For two years, Nigel's only company on his island home has been that of 80 concrete gannets. Just before Christmas last year, he was finally joined by three real seabirds, only to be found dead some three weeks later.
Real gannets used to nest on the small Mana Island, just off the southwest coast of New Zealand's North Island, until pests drove them away. So, in 1997, after the rats were eliminated, a decoy colony was installed.
This consisted of not just the fake birds painted to look like the seabirds from the air, but solar powered speakers that played the noise of a bustling colony, and even fake guano – or poop to you and me – splatted around the statutes to make it as realistic as possible.
After 20 years, the efforts finally paid off. A single gannet landed at the colony, the first to do so for almost half a century. Unfortunately, he arrived on his lonesome leading volunteers to nickname him “no mates” Nigel. The name stuck.
So enamored by these counterfeit gannets was he, Nigel decided to stay. He took a special shining to one particular pretender and built a nest made from seaweed and twigs next to it in a somewhat misplaced bid to woo it. But his courting of the model bird did not stop there, as poor Nigel even sat preening the concrete figurine and attempting one-sided conversations.
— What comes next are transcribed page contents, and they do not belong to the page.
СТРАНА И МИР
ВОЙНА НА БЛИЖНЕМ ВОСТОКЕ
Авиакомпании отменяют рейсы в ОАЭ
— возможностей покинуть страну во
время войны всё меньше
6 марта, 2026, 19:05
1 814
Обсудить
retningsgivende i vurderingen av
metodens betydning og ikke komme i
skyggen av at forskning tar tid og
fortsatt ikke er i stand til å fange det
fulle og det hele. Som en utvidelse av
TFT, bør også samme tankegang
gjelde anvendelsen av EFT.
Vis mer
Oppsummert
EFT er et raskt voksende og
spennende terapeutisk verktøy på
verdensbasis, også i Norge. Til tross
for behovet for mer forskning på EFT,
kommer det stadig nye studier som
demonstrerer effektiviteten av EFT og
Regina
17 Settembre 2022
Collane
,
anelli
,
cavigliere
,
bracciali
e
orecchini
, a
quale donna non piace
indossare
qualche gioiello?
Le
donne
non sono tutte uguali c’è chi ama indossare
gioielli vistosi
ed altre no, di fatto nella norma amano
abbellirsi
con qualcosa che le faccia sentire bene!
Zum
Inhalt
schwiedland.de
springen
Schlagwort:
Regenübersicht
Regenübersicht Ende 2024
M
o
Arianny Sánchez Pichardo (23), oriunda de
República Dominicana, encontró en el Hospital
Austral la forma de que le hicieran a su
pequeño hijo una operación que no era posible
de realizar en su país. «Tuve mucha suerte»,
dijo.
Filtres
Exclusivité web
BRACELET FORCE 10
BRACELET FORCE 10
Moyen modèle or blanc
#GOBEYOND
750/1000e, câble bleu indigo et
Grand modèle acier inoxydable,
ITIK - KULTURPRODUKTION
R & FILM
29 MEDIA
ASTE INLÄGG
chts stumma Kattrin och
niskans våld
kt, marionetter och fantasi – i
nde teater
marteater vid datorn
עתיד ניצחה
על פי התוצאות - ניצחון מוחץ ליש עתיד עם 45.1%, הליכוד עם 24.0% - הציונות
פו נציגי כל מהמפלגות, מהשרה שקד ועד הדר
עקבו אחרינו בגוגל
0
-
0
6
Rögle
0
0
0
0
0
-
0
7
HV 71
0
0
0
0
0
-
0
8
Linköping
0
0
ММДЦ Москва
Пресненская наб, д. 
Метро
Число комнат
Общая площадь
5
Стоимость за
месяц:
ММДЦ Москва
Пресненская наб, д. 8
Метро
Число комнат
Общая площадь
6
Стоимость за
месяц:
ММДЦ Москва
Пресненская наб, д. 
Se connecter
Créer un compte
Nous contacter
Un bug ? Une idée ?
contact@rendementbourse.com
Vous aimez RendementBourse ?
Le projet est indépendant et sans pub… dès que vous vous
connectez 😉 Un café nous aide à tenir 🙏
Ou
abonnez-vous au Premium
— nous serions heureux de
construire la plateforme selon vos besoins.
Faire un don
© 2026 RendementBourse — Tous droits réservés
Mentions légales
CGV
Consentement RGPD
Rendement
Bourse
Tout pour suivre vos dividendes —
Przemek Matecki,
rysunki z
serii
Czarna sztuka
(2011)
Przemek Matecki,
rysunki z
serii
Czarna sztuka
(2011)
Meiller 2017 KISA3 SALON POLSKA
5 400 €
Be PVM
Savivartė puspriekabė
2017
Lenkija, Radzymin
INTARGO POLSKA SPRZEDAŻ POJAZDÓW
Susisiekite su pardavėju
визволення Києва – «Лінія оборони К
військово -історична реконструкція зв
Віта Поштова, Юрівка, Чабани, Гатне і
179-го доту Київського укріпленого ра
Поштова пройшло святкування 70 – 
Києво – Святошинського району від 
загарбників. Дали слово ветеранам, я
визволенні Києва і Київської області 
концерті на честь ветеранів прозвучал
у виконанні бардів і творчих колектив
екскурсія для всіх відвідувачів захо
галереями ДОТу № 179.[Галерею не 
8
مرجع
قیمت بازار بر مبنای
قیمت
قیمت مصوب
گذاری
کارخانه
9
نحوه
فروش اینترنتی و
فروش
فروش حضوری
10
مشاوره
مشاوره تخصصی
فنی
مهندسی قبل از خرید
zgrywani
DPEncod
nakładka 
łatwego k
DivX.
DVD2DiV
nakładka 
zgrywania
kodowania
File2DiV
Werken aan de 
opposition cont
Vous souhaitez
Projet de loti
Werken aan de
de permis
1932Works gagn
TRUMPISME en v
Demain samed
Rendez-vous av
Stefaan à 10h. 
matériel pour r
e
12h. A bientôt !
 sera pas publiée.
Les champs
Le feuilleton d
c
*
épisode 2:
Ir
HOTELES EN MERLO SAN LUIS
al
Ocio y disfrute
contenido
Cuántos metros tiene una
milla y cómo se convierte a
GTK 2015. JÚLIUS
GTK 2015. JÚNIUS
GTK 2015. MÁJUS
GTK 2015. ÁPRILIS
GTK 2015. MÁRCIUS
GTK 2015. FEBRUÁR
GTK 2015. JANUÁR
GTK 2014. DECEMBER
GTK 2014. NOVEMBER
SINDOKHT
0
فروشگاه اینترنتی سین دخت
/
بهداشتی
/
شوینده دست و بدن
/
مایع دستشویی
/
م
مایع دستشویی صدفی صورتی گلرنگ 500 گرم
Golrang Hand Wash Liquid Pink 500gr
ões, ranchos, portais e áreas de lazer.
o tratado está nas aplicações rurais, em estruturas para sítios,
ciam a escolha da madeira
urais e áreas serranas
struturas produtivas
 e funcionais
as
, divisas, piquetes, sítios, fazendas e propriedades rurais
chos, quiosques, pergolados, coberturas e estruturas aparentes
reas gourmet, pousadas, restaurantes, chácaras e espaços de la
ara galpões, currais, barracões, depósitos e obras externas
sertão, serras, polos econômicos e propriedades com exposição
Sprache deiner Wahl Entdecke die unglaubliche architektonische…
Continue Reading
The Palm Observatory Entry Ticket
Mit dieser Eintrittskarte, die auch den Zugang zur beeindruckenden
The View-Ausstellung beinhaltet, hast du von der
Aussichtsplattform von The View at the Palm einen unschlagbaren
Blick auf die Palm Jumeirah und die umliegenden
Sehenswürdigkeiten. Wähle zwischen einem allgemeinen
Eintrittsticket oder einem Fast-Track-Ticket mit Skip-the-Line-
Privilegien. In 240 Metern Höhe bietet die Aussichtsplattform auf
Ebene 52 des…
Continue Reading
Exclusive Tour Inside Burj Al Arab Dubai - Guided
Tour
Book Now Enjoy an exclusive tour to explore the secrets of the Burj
“I think it must have been quite a frustrating existence,” said Chris Bell, a NZ Department of Conservation ranger who lives alone on Mana Island. “Whether or not he was lonely, he certainly never got anything back, and that must have been very strange experience, when he spent years courting. I think we all have a lot of empathy for him, because he had this fairly hopeless situation.”
After a year or two, another passing gannet took the decision to touch down, and Nigel was joined in his lonely existence by Norman. Despite the doubling of the population, the likelihood of any breeding going on was still pretty slim. That was until the decoy birds had a fresh lick of paint, making them look more realistic, changing the recording of the calling colony, and moving the speakers further up the hill.
In December 2017, another few gannets joined Nigel. Unfortunately, the few weeks they were together was brief, and not only did Nigel fail to befriend any of the new arrivals, but he was sadly found dead in his nest, stoically by the side of his unrequited love, surrounded by his concrete mates.
The death of Nigel has hit the conservationists working on Mana hard, not least due to the arrival of new birds. “It just doesn't seem how it should have ended,” laments Bell. “It would have been nice if he had been able to hold on a few more years and found a partner and breed.”